**TASK**
Rewrite the listing starting with the line that contains "Would you identify" and going on through the line that contains "0.017602, -0.999754, 1.826383]]", changing every "lens line" to "camera line" and leaving everything else as it is. Omit the pictures from your answer.

**DATA SHOWN**
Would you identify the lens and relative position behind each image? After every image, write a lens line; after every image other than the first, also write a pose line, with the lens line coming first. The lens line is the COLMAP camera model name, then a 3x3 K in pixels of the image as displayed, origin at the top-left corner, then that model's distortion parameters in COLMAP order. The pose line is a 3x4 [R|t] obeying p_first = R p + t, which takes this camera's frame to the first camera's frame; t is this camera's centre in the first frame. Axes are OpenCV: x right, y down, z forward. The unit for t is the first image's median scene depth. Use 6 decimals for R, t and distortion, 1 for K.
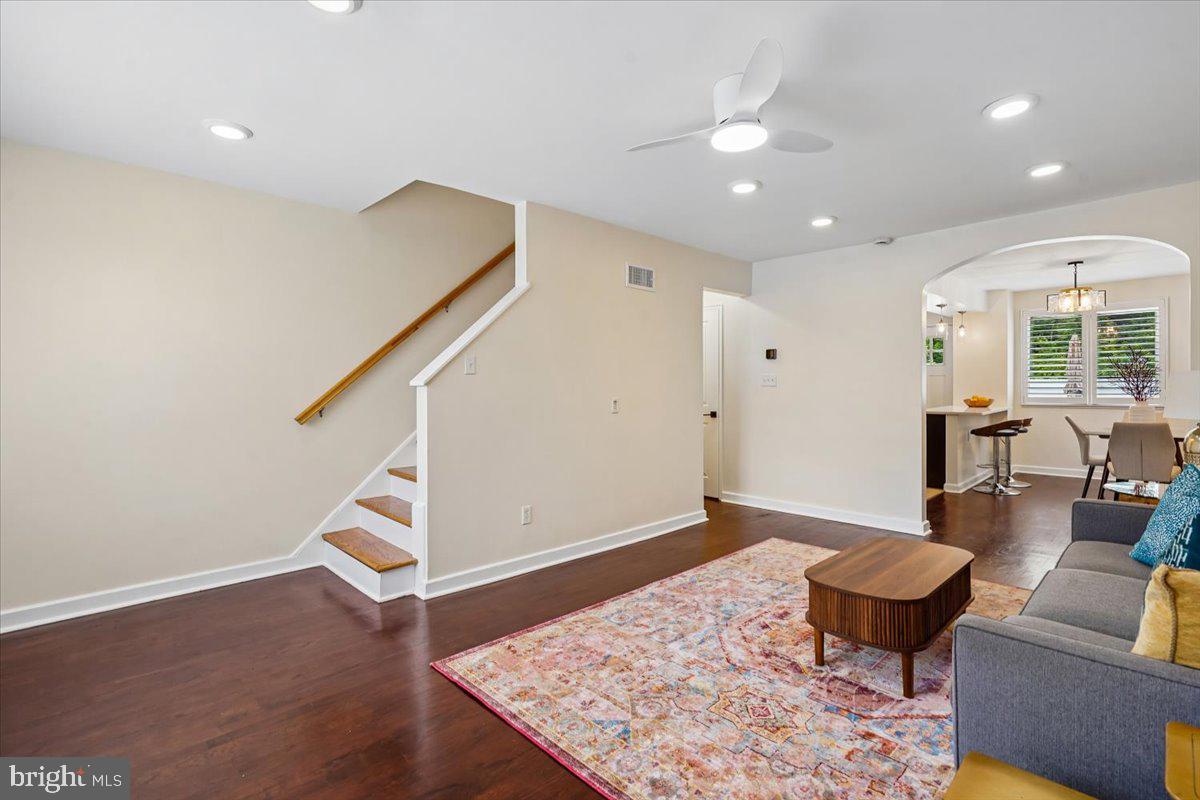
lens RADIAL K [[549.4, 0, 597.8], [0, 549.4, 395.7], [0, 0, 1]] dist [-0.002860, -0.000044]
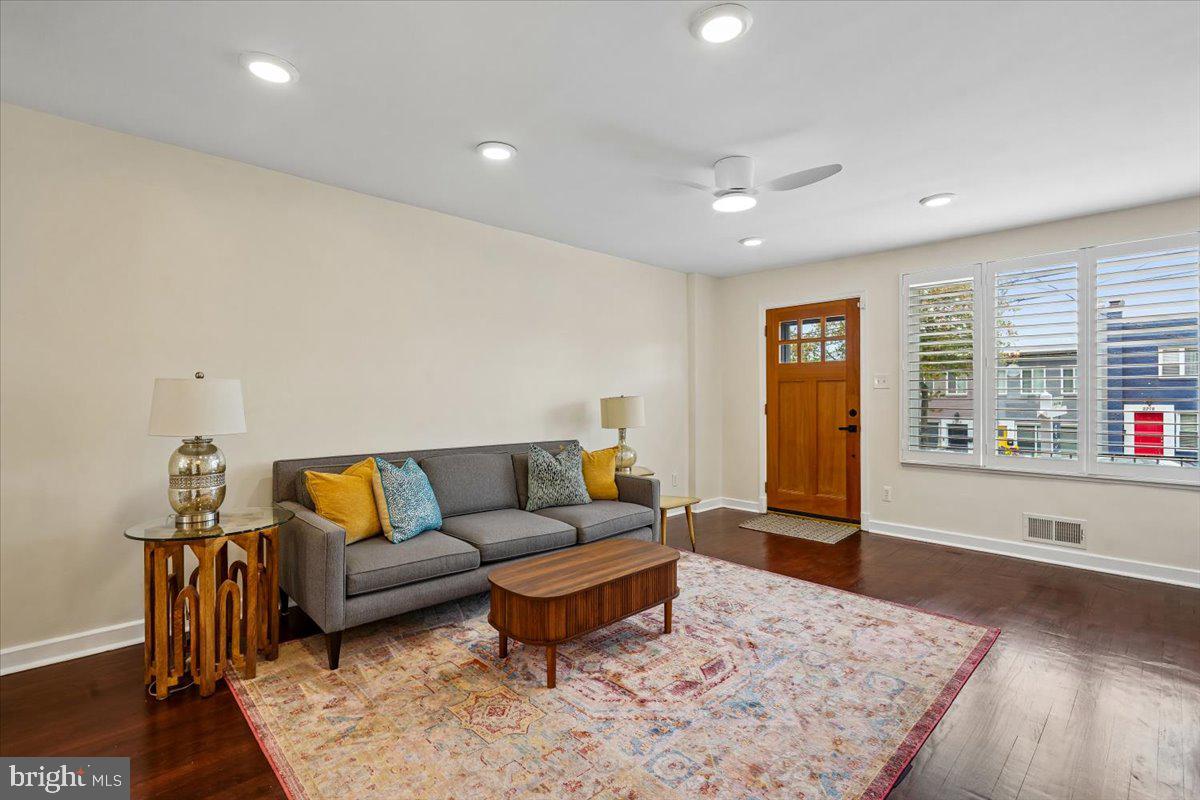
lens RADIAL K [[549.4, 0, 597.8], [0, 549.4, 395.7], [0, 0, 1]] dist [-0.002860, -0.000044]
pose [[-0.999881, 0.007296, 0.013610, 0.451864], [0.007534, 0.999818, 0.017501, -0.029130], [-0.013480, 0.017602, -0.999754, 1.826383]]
---
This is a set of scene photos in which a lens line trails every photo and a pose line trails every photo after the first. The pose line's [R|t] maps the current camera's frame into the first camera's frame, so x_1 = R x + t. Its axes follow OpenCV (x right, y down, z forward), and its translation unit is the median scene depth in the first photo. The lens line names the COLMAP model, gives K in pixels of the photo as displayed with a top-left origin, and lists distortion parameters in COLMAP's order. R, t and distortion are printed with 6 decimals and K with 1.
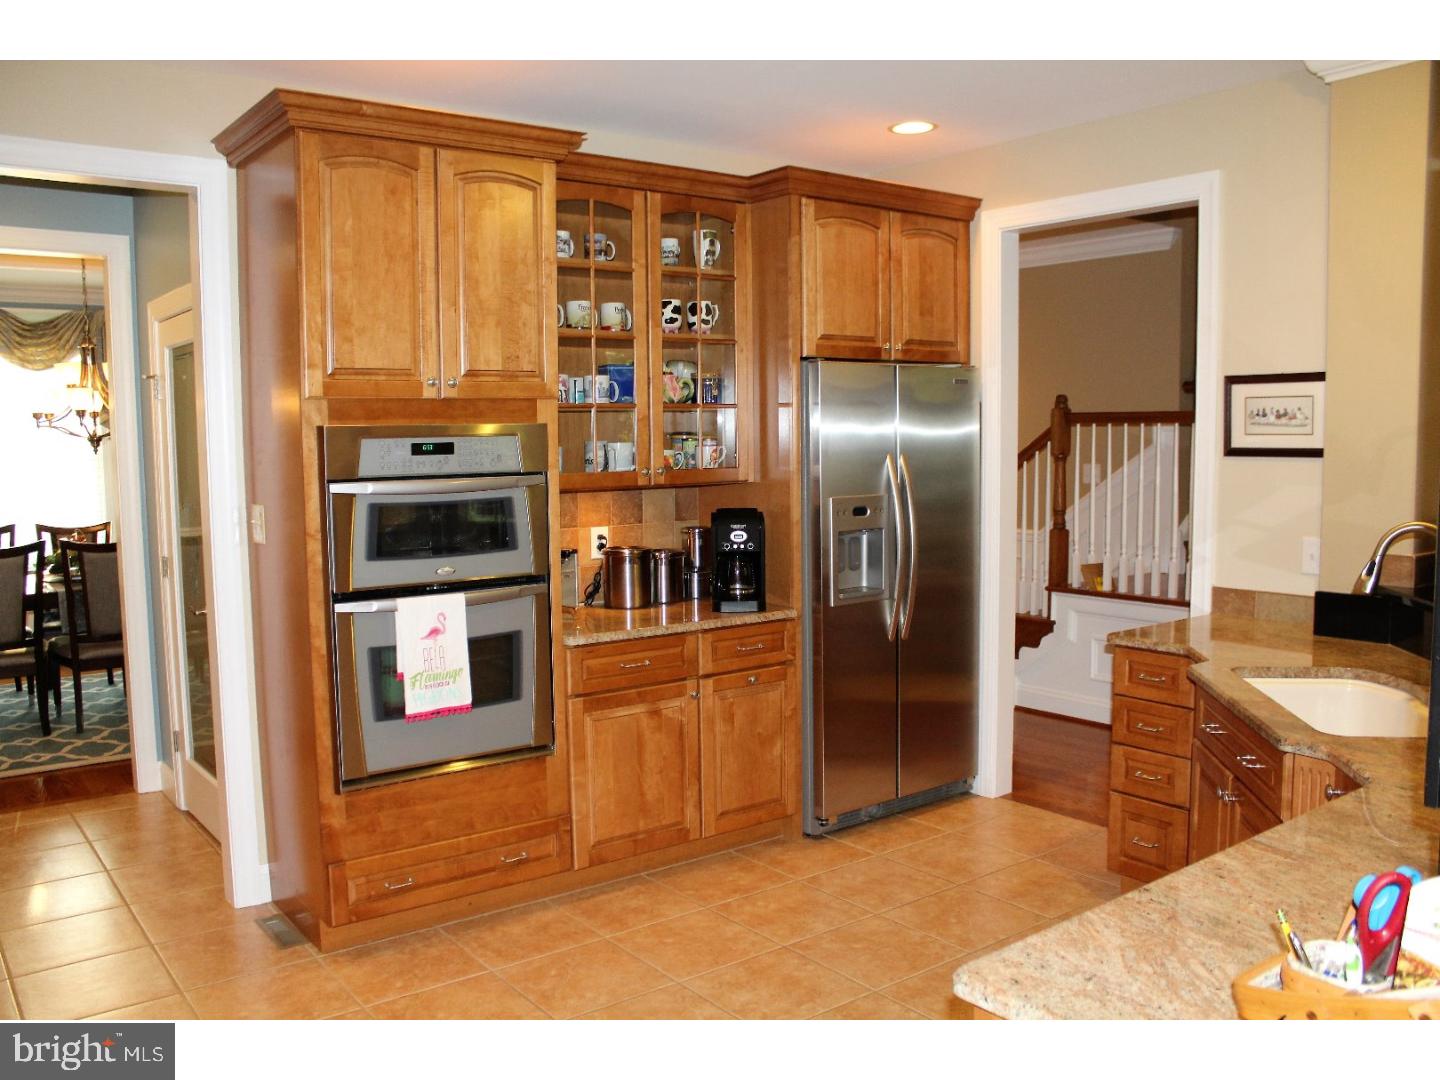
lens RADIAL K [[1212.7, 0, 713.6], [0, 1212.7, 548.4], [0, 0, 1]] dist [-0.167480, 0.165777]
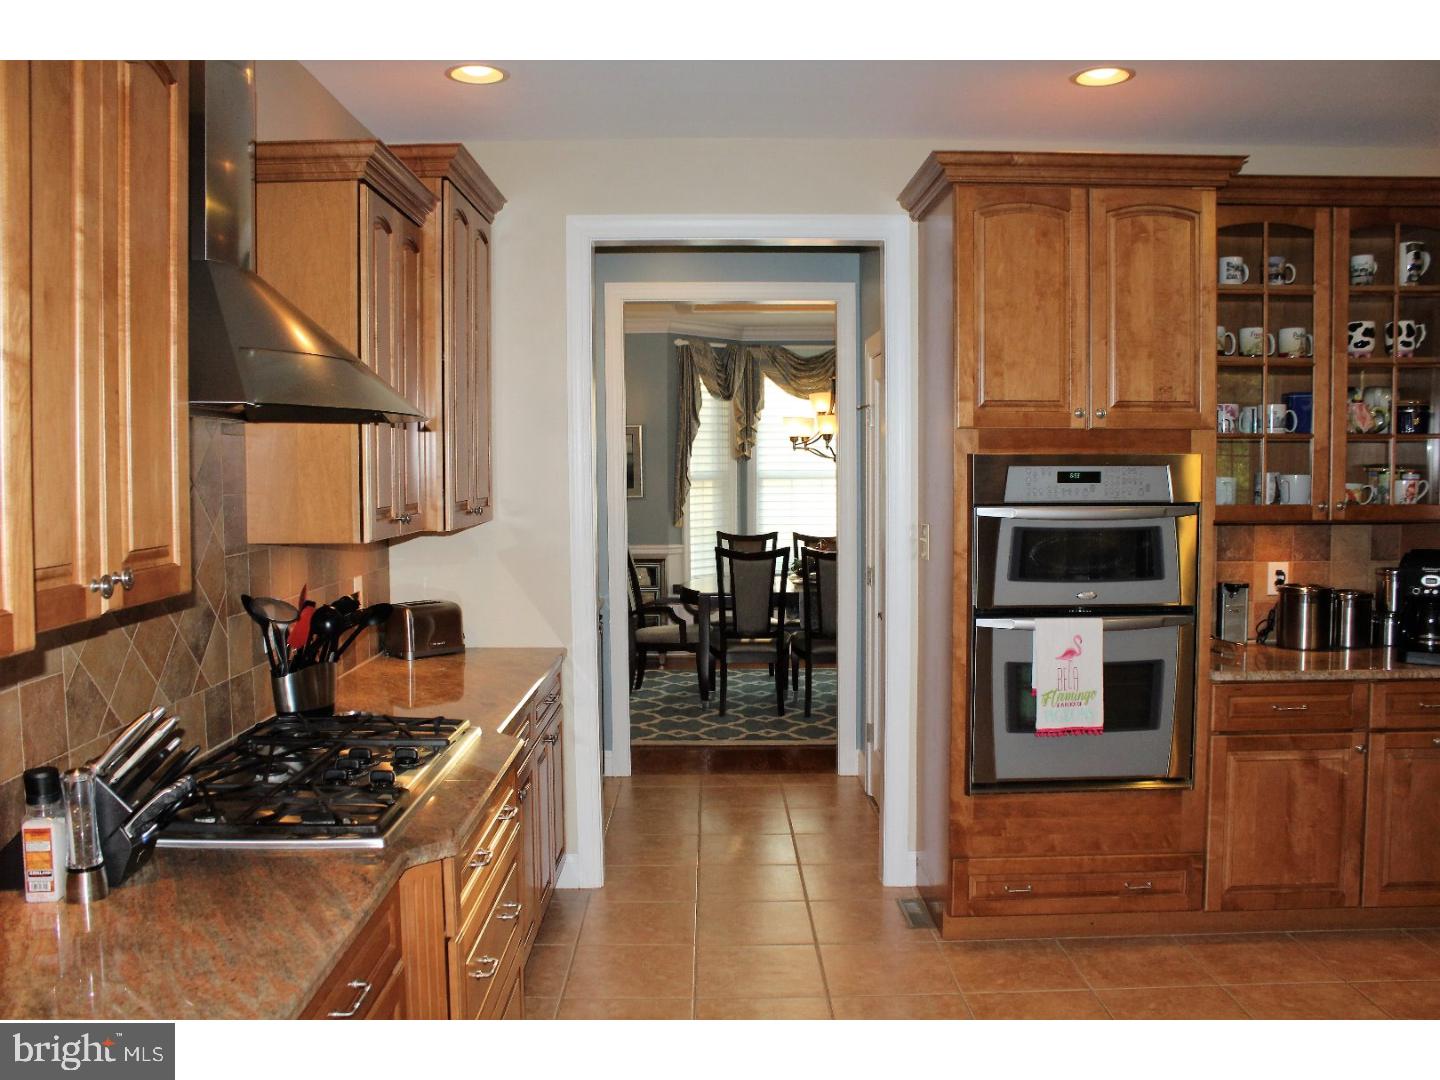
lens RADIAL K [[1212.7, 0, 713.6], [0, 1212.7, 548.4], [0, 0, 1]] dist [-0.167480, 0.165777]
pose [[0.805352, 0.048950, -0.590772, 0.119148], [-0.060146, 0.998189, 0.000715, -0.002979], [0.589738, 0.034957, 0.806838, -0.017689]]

**TASK RESPONSE**
Would you identify the lens and relative position behind each image? After every image, write a camera line; after every image other than the first, also write a pose line, with the camera line coming first. The camera line is the COLMAP camera model name, then a 3x3 K in pixels of the image as displayed, origin at the top-left corner, then that model's distortion parameters in COLMAP order. The pose line is a 3x4 [R|t] obeying p_first = R p + t, which takes this camera's frame to the first camera's frame; t is this camera's centre in the first frame. Axes are OpenCV: x right, y down, z forward. The unit for t is the first image's median scene depth. Use 6 decimals for R, t and distortion, 1 for K.
lens RADIAL K [[549.4, 0, 597.8], [0, 549.4, 395.7], [0, 0, 1]] dist [-0.002860, -0.000044]
lens RADIAL K [[549.4, 0, 597.8], [0, 549.4, 395.7], [0, 0, 1]] dist [-0.002860, -0.000044]
pose [[-0.999881, 0.007296, 0.013610, 0.451864], [0.007534, 0.999818, 0.017501, -0.029130], [-0.013480, 0.017602, -0.999754, 1.826383]]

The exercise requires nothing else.